Day 7: Propagating the Species

You might expect a lot of sex talk in a class on propagation; you would then be disappointed to learn that gardeners prefer asexual propagation.



Asexual propagation is cloning; the resulting plants are genetically the same as the parent plant.

Lessons Learned

  • Plants propagate sexually and asexually.
  • Sexual propagation involves seeds and spores.
  • Asexual propagation involves a number of techniques requiring human intervention.
    • Cuttings
    • Division (of roots)
    • Layering
    • Grafting and budding
    • Micro propagation (requires a lab)
  • Asexual propagation involves more materials and work than I plan to invest. (This may be the most important lesson I learned. Self-knowledge is a good thing.)

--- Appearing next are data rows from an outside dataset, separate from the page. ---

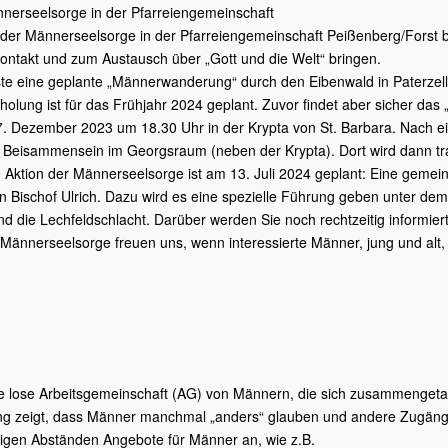
nerseelsorge in der Pfarreiengemeinschaft
der Männerseelsorge in der Pfarreiengemeinschaft Peißenberg/Forst bie
ontakt und zum Austausch über „Gott und die Welt“ bringen.
te eine geplante „Männerwanderung“ durch den Eibenwald in Paterzel
holung ist für das Frühjahr 2024 geplant. Zuvor findet aber sicher da
7. Dezember 2023 um 18.30 Uhr in der Krypta von St. Barbara. Nach e
 Beisammensein im Georgsraum (neben der Krypta). Dort wird dann tr
e Aktion der Männerseelsorge ist am 13. Juli 2024 geplant: Eine geme
n Bischof Ulrich. Dazu wird es eine spezielle Führung geben unter dem
und die Lechfeldschlacht. Darüber werden Sie noch rechtzeitig informiert
 Männerseelsorge freuen uns, wenn interessierte Männer, jung und alt
ne lose Arbeitsgemeinschaft (AG) von Männern, die sich zusammenget
ng zeigt, dass Männer manchmal „anders“ glauben und andere Zugäng
gen Abständen Angebote für Männer an, wie z.B.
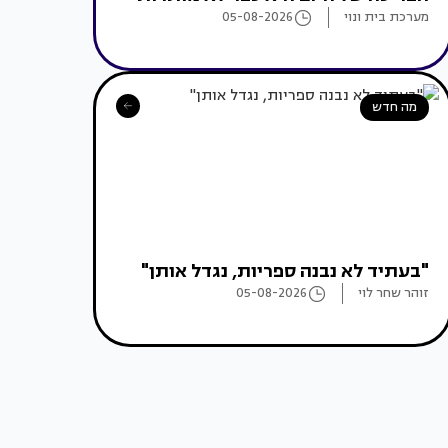
מערכת בית ונוי
05-08-2026
מה חדש
"בעתיד לא נבנה ספריות, נגדל אותן"
זוהר שחר לוי
05-08-2026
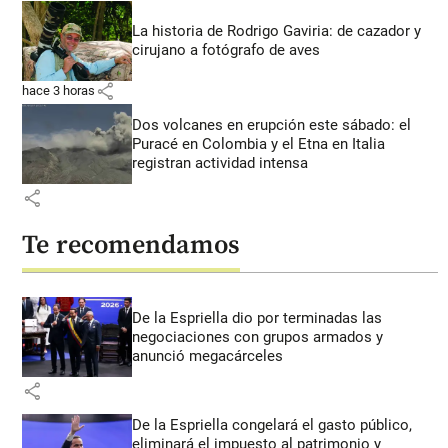
La historia de Rodrigo Gaviria: de cazador y
cirujano a fotógrafo de aves
share
hace 3 horas
Dos volcanes en erupción este sábado: el
Puracé en Colombia y el Etna en Italia
registran actividad intensa
share
Te recomendamos
De la Espriella dio por terminadas las
negociaciones con grupos armados y
anunció megacárceles
share
De la Espriella congelará el gasto público,
eliminará el impuesto al patrimonio y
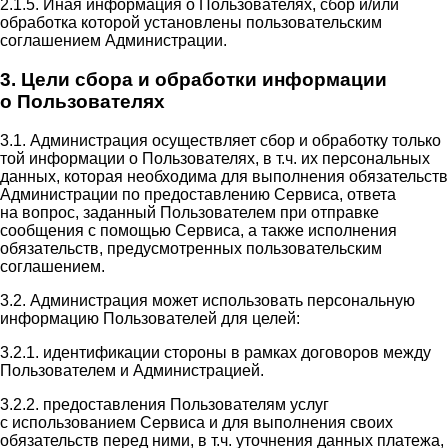
2.1.5. Иная информация о Пользователях, сбор и/или
обработка которой установлены пользовательским
соглашением Администрации.
3. Цели сбора и обработки информации
о Пользователях
3.1. Администрация осуществляет сбор и обработку только
той информации о Пользователях, в т.ч. их персональных
данных, которая необходима для выполнения обязательств
Администрации по предоставлению Сервиса, ответа
на вопрос, заданный Пользователем при отправке
сообщения с помощью Сервиса, а также исполнения
обязательств, предусмотренных пользовательским
соглашением.
3.2. Администрация может использовать персональную
информацию Пользователей для целей:
3.2.1. идентификации стороны в рамках договоров между
Пользователем и Администрацией.
3.2.2. предоставления Пользователям услуг
с использованием Сервиса и для выполнения своих
обязательств перед ними, в т.ч. уточнения данных платежа,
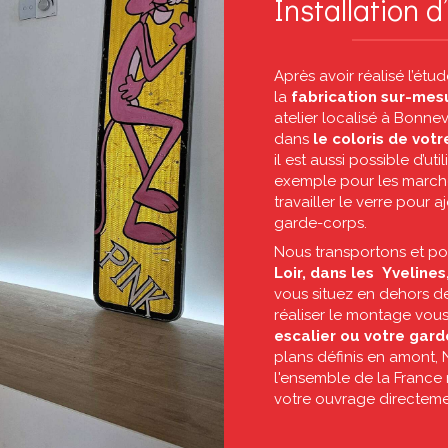
Installation 
Après avoir réalisé l’étu
la
fabrication sur-me
atelier localisé à Bonnev
dans
le coloris de votr
il est aussi possible d’ut
exemple pour les march
travailler le verre pour a
garde-corps.
Nous transportons et po
Loir, dans les
Yvelines,
vous situez en dehors de
réaliser le montage vous
escalier ou votre gar
plans définis en amont, N
l'ensemble de la France
votre ouvrage directemen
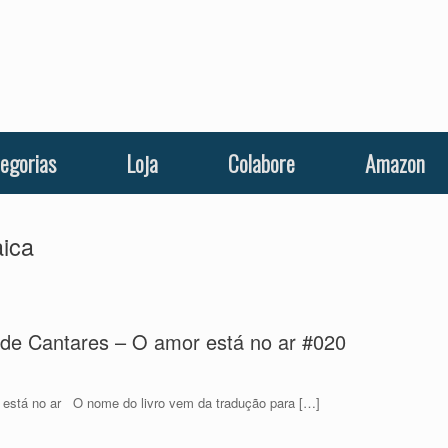
egorias
Loja
Colabore
Amazon
aica
 de Cantares – O amor está no ar #020
r está no ar O nome do livro vem da tradução para […]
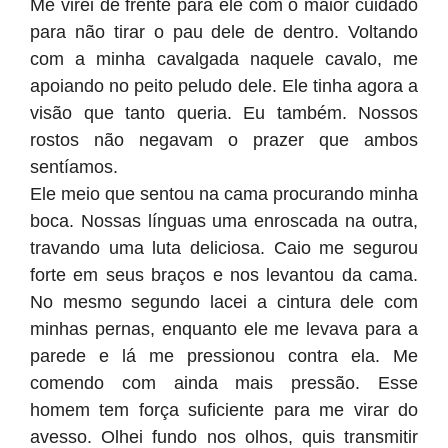
Me virei de frente para ele com o maior cuidado
para não tirar o pau dele de dentro. Voltando
com a minha cavalgada naquele cavalo, me
apoiando no peito peludo dele. Ele tinha agora a
visão que tanto queria. Eu também. Nossos
rostos não negavam o prazer que ambos
sentíamos.
Ele meio que sentou na cama procurando minha
boca. Nossas línguas uma enroscada na outra,
travando uma luta deliciosa. Caio me segurou
forte em seus braços e nos levantou da cama.
No mesmo segundo lacei a cintura dele com
minhas pernas, enquanto ele me levava para a
parede e lá me pressionou contra ela. Me
comendo com ainda mais pressão. Esse
homem tem força suficiente para me virar do
avesso. Olhei fundo nos olhos, quis transmitir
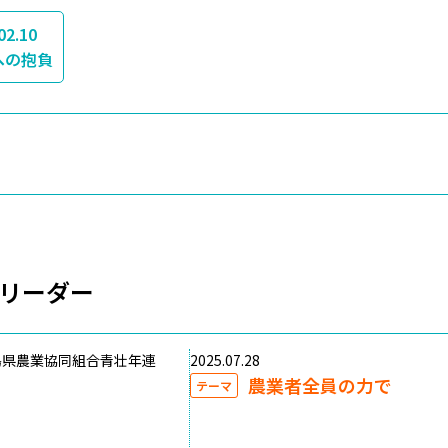
02.10
への抱負
リーダー
島県農業協同組合青壮年連
2025.07.28
農業者全員の力で
テーマ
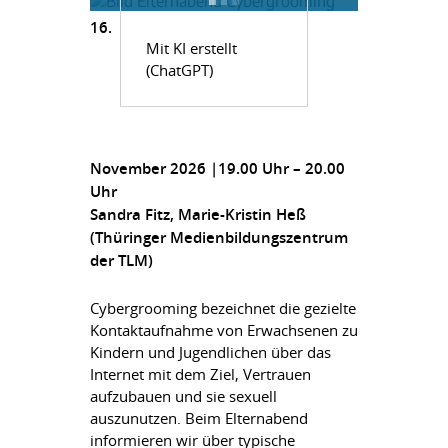
16.
Mit KI erstellt
(ChatGPT)
November 2026 |19.00 Uhr – 20.00
Uhr
Sandra Fitz, Marie-Kristin Heß
(Thüringer Medienbildungszentrum
der TLM)
Cybergrooming bezeichnet die gezielte
Kontaktaufnahme von Erwachsenen zu
Kindern und Jugendlichen über das
Internet mit dem Ziel, Vertrauen
aufzubauen und sie sexuell
auszunutzen. Beim Elternabend
informieren wir über typische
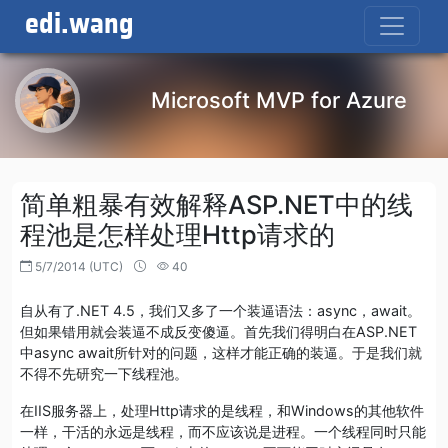
edi.wang
Microsoft MVP for Azure
简单粗暴有效解释ASP.NET中的线
程池是怎样处理Http请求的
5/7/2014 (UTC)
40
自从有了.NET 4.5，我们又多了一个装逼语法：async，await。
但如果错用就会装逼不成反变傻逼。首先我们得明白在ASP.NET
中async await所针对的问题，这样才能正确的装逼。于是我们就
不得不先研究一下线程池。
在IIS服务器上，处理Http请求的是线程，和Windows的其他软件
一样，干活的永远是线程，而不应该说是进程。一个线程同时只能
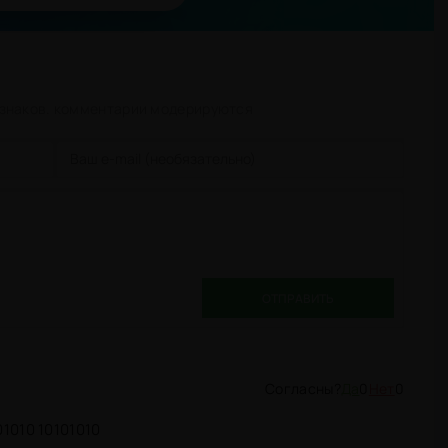
 знаков. комментарии модерируются
ОТПРАВИТЬ
Да
0
Нет
0
01010 10101010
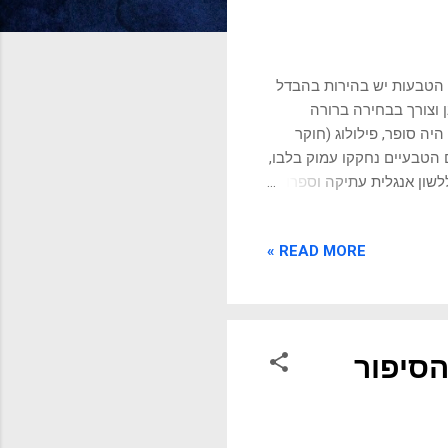
ר הטבעות יש בהירות בהבדל
 וצורך בבחירה ברורה
 היה סופר, פילולוג (חוקר
תו בכפר והאהבה לנופים הטבעיים נחקקו עמוק בלבו,
ללשון אנגלית עתיקה וספרות
וו דמות עולם מפורט ועשיר,
ך רצון ליצור מיתולוגיה
READ MORE »
רכיים ומוסריים. טולקין
כו תפיסות של טוב ורע,
 של מסע רוחני ואידיאלי,
הסיפור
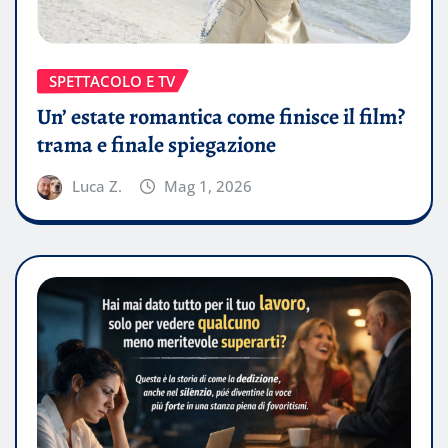
SPETTACOLO E TV
Un’ estate romantica come finisce il film?
trama e finale spiegazione
Luca Z.
Mag 1, 2026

  • Germination – Sprouting of seed and start of plant growth.


    Source: Wikipedia

  • Layering – Probably the neatest kind of vegetative propagation. You take a stem still attached to a parent plant and place them in a rooting medium – it can be the ground – where they grow their own roots and can be cut from the parent plant, resulting in two plants, the parent and the clone.
  • Seed scarification – Breaking, scratching or softening the seed coat to that water can enter and begin germination.
  • Seed Stratification – Some seeds must be chilled to dormancy lest they germinate before conditions are satisfactory for their survival, i.e., remaining dormant over the winter. Creating this dormancy artificially is called stratification.
  • Vermiculite – Heat-treated, expanded mineral used to condition soil, start seeds, or root cuttings; holds moisture and nutirents well, acting as a soil substitute.

Today’s Photo

Along the parking lot at Green Spring Gardens.


Read chapter on Entomology. Mid-term next Thursday!